The film that tells her story is constructed in her image. It’s a Frankenstein film, skillfully stitched together from fragments taken from other cinematic bodies/corpses, from horror to gothic, from libertine apologue to bildungsroman.

Lanthimos frequents the morgues of the imagination, recovers corpses, and brings them back to life, just like God in his film. As for Bella, after discovering the pleasure of sex, she pursues what she calls “furious spasms” with sweet lightness and grace, wreaking havoc in the minds of men she encounters and causing devastating effects on the lives of all those close to her.

With sumptuous set designs, refined pictorial references (from Pre-Raphaelite bodies to Salvador Dalì-like animal hybrids), and photography of exceptional chromatic and luminous power, Lanthimos signs a work that leaves one agape for the richness of its staging, the beauty of some images, and the fiery use of computer graphics: a film that delves deeply into the nature of desire, deflating and sidelining prejudices and taboos.
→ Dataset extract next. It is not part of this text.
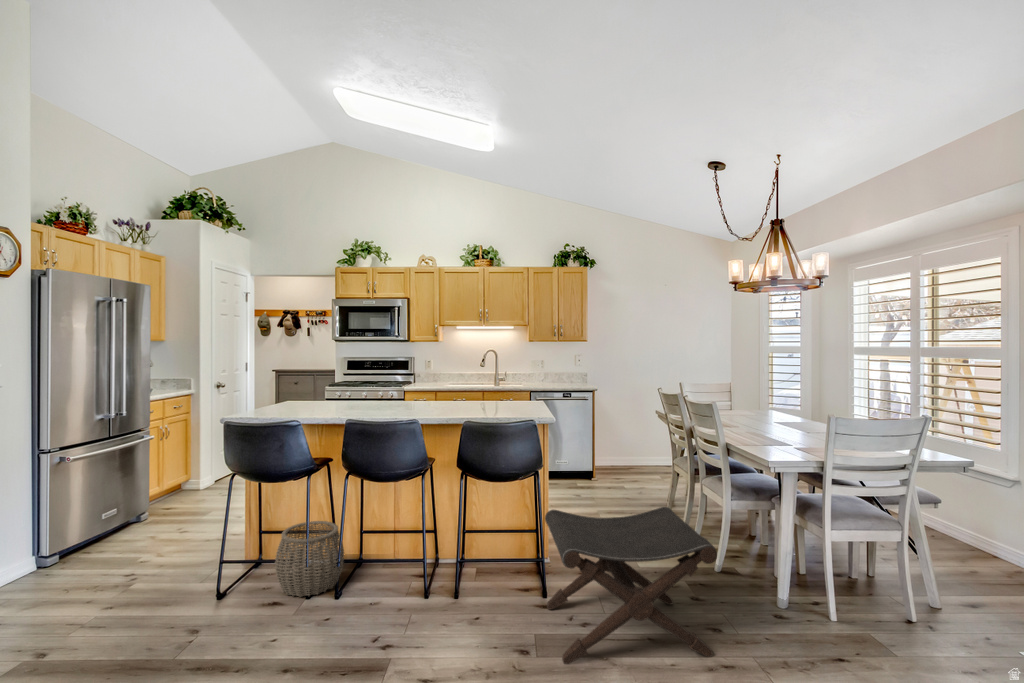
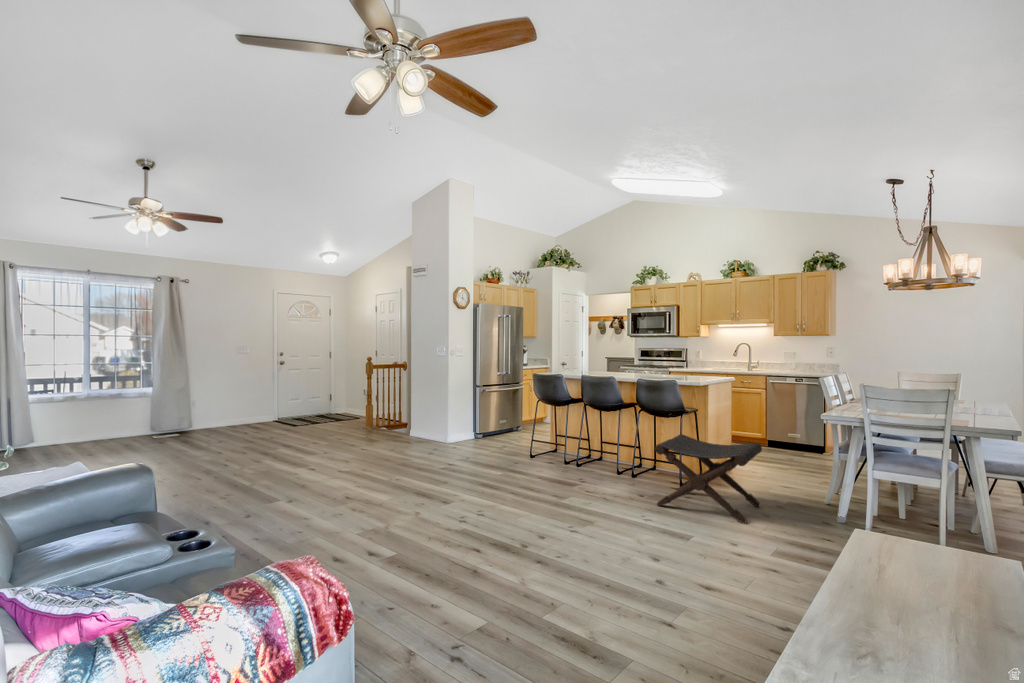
woven basket: present [275,521,344,597] -> none [554,431,588,465]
In a cameo, set on a ship, even a great actress like Hanna Schygulla, muse of Rainer Werner Fassbinder, appears. Here she is an elderly lady, chaste for over twenty years, immersed in colors and lights reminiscent of Fassbinder’s Querelle de Brest: fittingly, an apple tree, an impossible love story, as the possible matrix of a film investigating the mysteries, contradictions, and taboos of love.

In the end, it’s almost inevitable to wonder who the “poor things” evoked in the title are. Given the outcome of the story, and its protagonists, it almost naturally occurs that perhaps, ultimately, the poor things to be pitied are us, the viewers, incapable of growing, changing, daring, and risking as the characters in the film show they can.